Free agent
- Pitcher
- Born: October 20, 2001 (age 24) Maracay, Venezuela
- Bats: RightThrows: Right

= Jean Cabrera =

Jean Carlos Eduardo Cabrera (born October 20, 2001) is a Venezuelan professional baseball pitcher who is a free agent.

==Career==
Cabrera signed with the Philadelphia Phillies as an international free agent in July 2019. He did not play in a game 2020 due to the cancellation of the minor league season because of the COVID-19 pandemic, and did not make his professional debut until 2021 with the Dominican Summer League Phillies White. In 13 starts in the Dominican Summer League, Cabrera finished with a 1.54 ERA, good for 6th in the league. For his efforts, he was also awarded the Paul Owens Award as the best pitcher in the Phillies system for the 2021 season. Following the season, Cabrera pitched for the Tiburones de La Guaira of the Venezuelan Professional Baseball League.

Cabrera was promoted to the Clearwater Threshers of the Single-A Florida State League to start the 2022 season. On the season, he struggled to a 5.24 ERA over 46 1/3 innings of work. Returning to Clearwater to start the 2023 season, Cabrera's ERA improved to 4.32 as he threw 81 1/3 innings.

Cabrera started 2024 with the High-A Jersey Shore BlueClaws of the South Atlantic League before being promoted to the Reading Fightin Phils of the Double-A Eastern League in July. On November 19, 2024, the Phillies added Cabrera to their 40-man roster to protect him from the Rule 5 draft.

Cabrera was optioned to Double-A Reading to begin the 2025 season. He made 26 starts for Reading during the year, compiling a 6-9 record and 3.81 ERA with 127 strikeouts over 137 innings of work.

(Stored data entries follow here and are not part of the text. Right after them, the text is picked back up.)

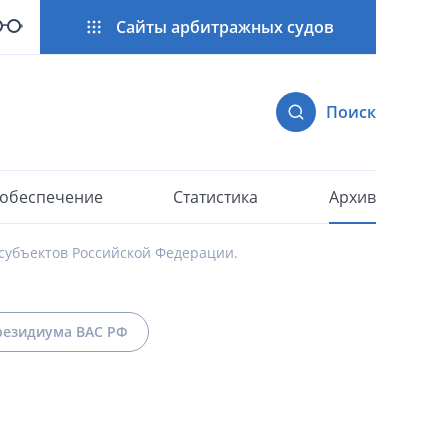
Сайты арбитражных судов
Поиск
 обеспечение
Статистика
Архив
субъектов Российской Федерации.
езидиума ВАС РФ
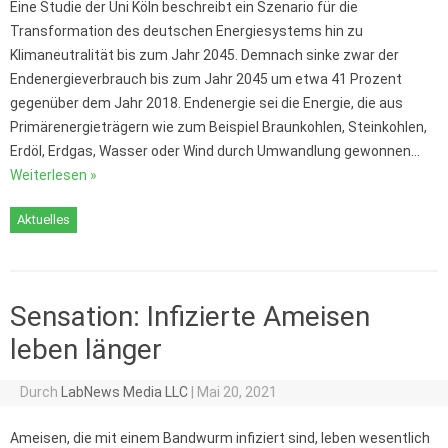
Eine Studie der Uni Köln beschreibt ein Szenario für die
Transformation des deutschen Energiesystems hin zu
Klimaneutralität bis zum Jahr 2045. Demnach sinke zwar der
Endenergieverbrauch bis zum Jahr 2045 um etwa 41 Prozent
gegenüber dem Jahr 2018. Endenergie sei die Energie, die aus
Primärenergieträgern wie zum Beispiel Braunkohlen, Steinkohlen,
Erdöl, Erdgas, Wasser oder Wind durch Umwandlung gewonnen…
Weiterlesen »
Aktuelles
Sensation: Infizierte Ameisen
leben länger
Durch
LabNews Media LLC
|
Mai 20, 2021
Ameisen, die mit einem Bandwurm infiziert sind, leben wesentlich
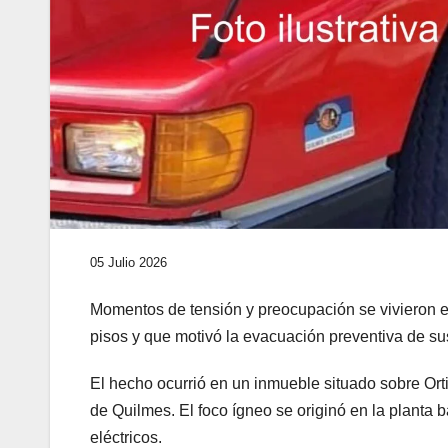
05 Julio 2026
Momentos de tensión y preocupación se vivieron es
pisos y que motivó la evacuación preventiva de su
El hecho ocurrió en un inmueble situado sobre Ort
de Quilmes. El foco ígneo se originó en la planta b
eléctricos.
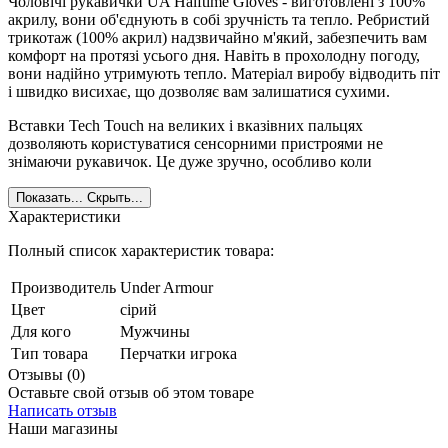
Чоловічі рукавички UA Halftime Glоves - виготовлені з 100%
акрилу, вони об'єднують в собі зручність та тепло. Ребристий
трикотаж (100% акрил) надзвичайно м'який, забезпечить вам
комфорт на протязі усього дня. Навіть в прохолодну погоду,
вони надійно утримують тепло. Матеріал виробу відводить піт
і швидко висихає, що дозволяє вам залишатися сухими.
Вставки Tech Touch на великих і вказівних пальцях
дозволяють користуватися сенсорними пристроями не
знімаючи рукавичок. Це дуже зручно, особливо коли
Показать...
Скрыть...
Характеристики
Полный список характеристик товара:
Производитель
Under Armour
Цвет
сірий
Для кого
Мужчины
Тип товара
Перчатки игрока
Отзывы (0)
Оставьте свой отзыв об этом товаре
Написать отзыв
Наши магазины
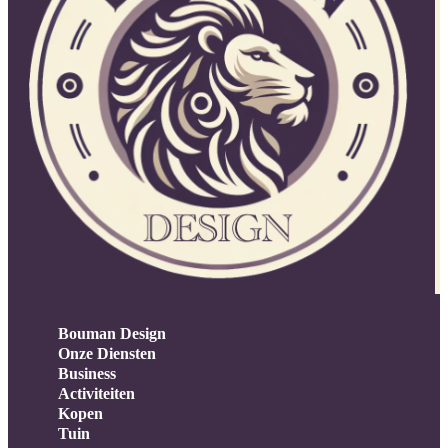
Bouman Design
Onze Diensten
Business
Activiteiten
Kopen
Tuin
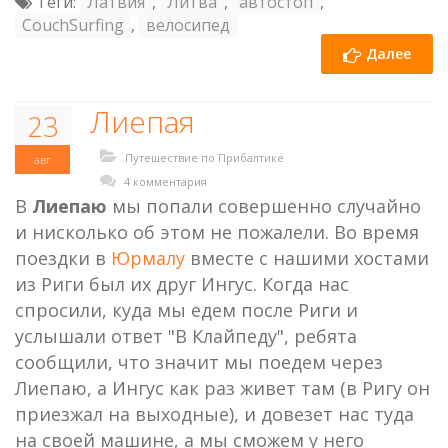
Теги:
Латвия
,
Литва
,
автостоп
,
CouchSurfing
,
велосипед
Далее
Лиепая
23
Путешествие по Прибалтике
авг
4 комментария
В
Лиепаю
мы попали совершенно случайно
и нисколько об этом не пожалели. Во время
поездки в
Юрмалу
вместе с нашими хостами
из Риги был их друг Ингус. Когда нас
спросили, куда мы едем после Риги и
услышали ответ "В Клайпеду", ребята
сообщили, что значит мы поедем через
Лиепаю, а Ингус как раз живет там (в Ригу он
приезжал на выходные), и довезет нас туда
на своей машине, а мы сможем у него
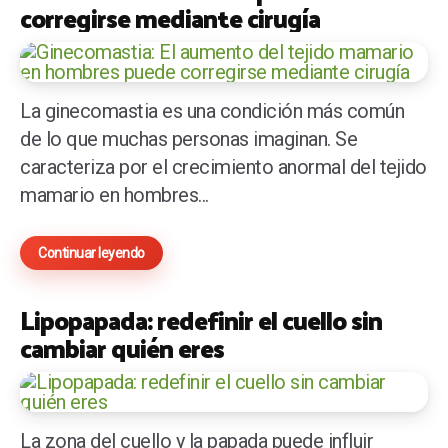
corregirse mediante cirugía
La ginecomastia es una condición más común
de lo que muchas personas imaginan. Se
caracteriza por el crecimiento anormal del tejido
mamario en hombres...
Continuar leyendo
Lipopapada: redefinir el cuello sin
cambiar quién eres
La zona del cuello y la papada puede influir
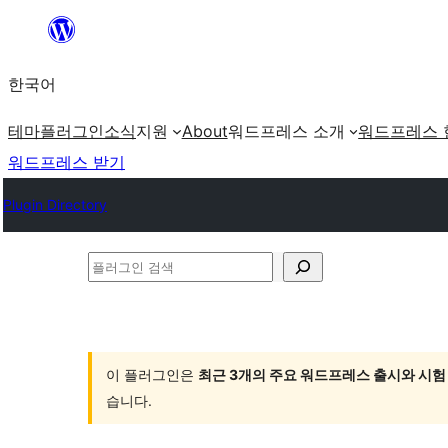
콘
텐
한국어
츠
로
테마
플러그인
소식
지원
About
워드프레스 소개
워드프레스 
바
워드프레스 받기
로
Plugin Directory
가
기
플
러
그
인
이 플러그인은
최근 3개의 주요 워드프레스 출시와 시험
검
습니다.
색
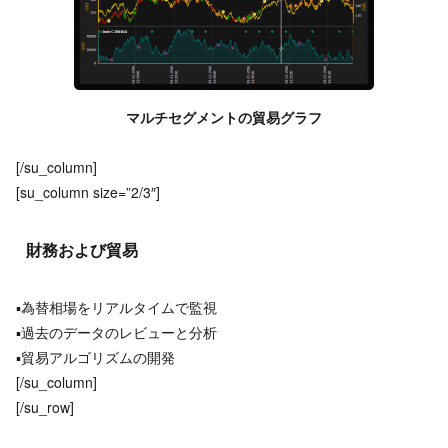
マルチセグメントの貿易グラフ
[/su_column]
[su_column size=”2/3″]
財務および貿易
▪為替相場をリアルタイムで監視
▪過去のデータのレビューと分析
▪貿易アルゴリズムの開発
[/su_column]
[/su_row]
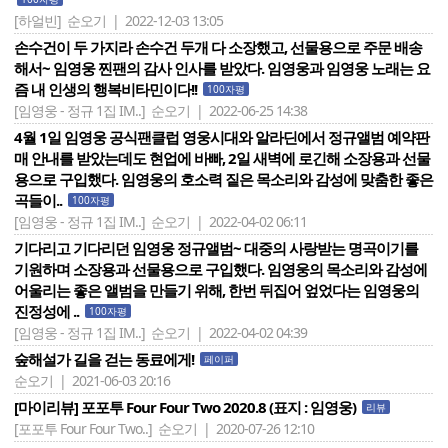
[하얼빈]
순오기 | 2022-12-03 13:05
손수건이 두 가지라 손수건 두개 다 소장했고, 선물용으로 주문 배송
해서~ 임영웅 찐팬의 감사 인사를 받았다. 임영웅과 임영웅 노래는 요
즘 내 인생의 행복비타민이다!!
100자평
[임영웅 - 정규 1집 IM..]
순오기 | 2022-06-25 14:38
4월 1일 임영웅 공식팬클럽 영웅시대와 알라딘에서 정규앨범 예약판
매 안내를 받았는데도 현업에 바빠, 2일 새벽에 로긴해 소장용과 선물
용으로 구입했다. 임영웅의 호소력 짙은 목소리와 감성에 맞춤한 좋은
곡들이..
100자평
[임영웅 - 정규 1집 IM..]
순오기 | 2022-04-02 06:11
기다리고 기다리던 임영웅 정규앨범~ 대중의 사랑받는 명곡이기를
기원하며 소장용과 선물용으로 구입했다. 임영웅의 목소리와 감성에
어울리는 좋은 앨범을 만들기 위해, 한번 뒤집어 엎었다는 임영웅의
진정성에 ..
100자평
[임영웅 - 정규 1집 IM..]
순오기 | 2022-04-02 04:39
숲해설가 길을 걷는 동료에게!
페이퍼
순오기 | 2021-06-03 20:16
[마이리뷰] 포포투 Four Four Two 2020.8 (표지 : 임영웅)
리뷰
[포포투 Four Four Two..]
순오기 | 2020-07-26 12:10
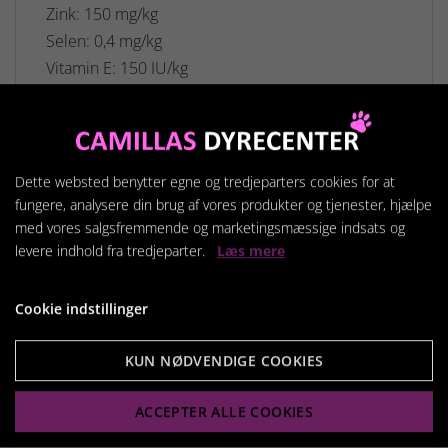
Zink: 150 mg/kg
Selen: 0,4 mg/kg
Vitamin E: 150 IU/kg
Energiindhold
Omsættelig energi: 3.600 kcal/kg (beregnet)
Dette websted benytter egne og tredjeparters cookies for at
fungere, analysere din brug af vores produkter og tjenester, hjælpe
Tilsætningsstoffer pr. kg
med vores salgsfremmende og marketingsmæssige indsats og
levere indhold fra tredjeparter.
Læs mere
Indeholder tilsatte vitaminer og sporstoffer i
henhold til producentens deklaration, herunder
vitamin E, zink og selen.
Cookie indstillinger
KUN NØDVENDIGE COOKIES
Teknologiske tilsætningsstoffer
Antioxidanter.
ACCEPTER ALLE COOKIES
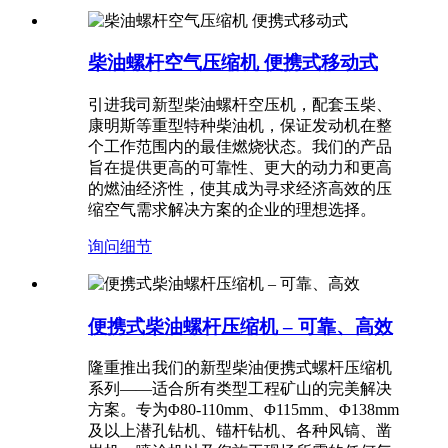
柴油螺杆空气压缩机 便携式移动式
引进我司新型柴油螺杆空压机，配套玉柴、
康明斯等重型特种柴油机，保证发动机在整
个工作范围内的最佳燃烧状态。我们的产品
旨在提供更高的可靠性、更大的动力和更高
的燃油经济性，使其成为寻求经济高效的压
缩空气需求解决方案的企业的理想选择。
询问
细节
便携式柴油螺杆压缩机 – 可靠、高效
隆重推出我们的新型柴油便携式螺杆压缩机
系列——适合所有类型工程矿山的完美解决
方案。专为Φ80-110mm、Φ115mm、Φ138mm
及以上潜孔钻机、锚杆钻机、各种风镐、凿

Cabrera was optioned to the Triple-A Lehigh Valley IronPigs to begin the 2026 season. In 15 starts split between Lehigh and Reading, he struggled to a 3-6 record and 9.10 ERA with 46 strikeouts across 62 1/3 innings pitched. Cabrera was designated for assignment by the Phillies on July 5, 2026; he cleared waivers and was sent outright to Reading on July 11. In 21 games (20 starts) split between Double-A and Triple-A he threw 88 1/3 innings going 4-7 with a 7.64 ERA and 67 strikeouts. He was released on August 28.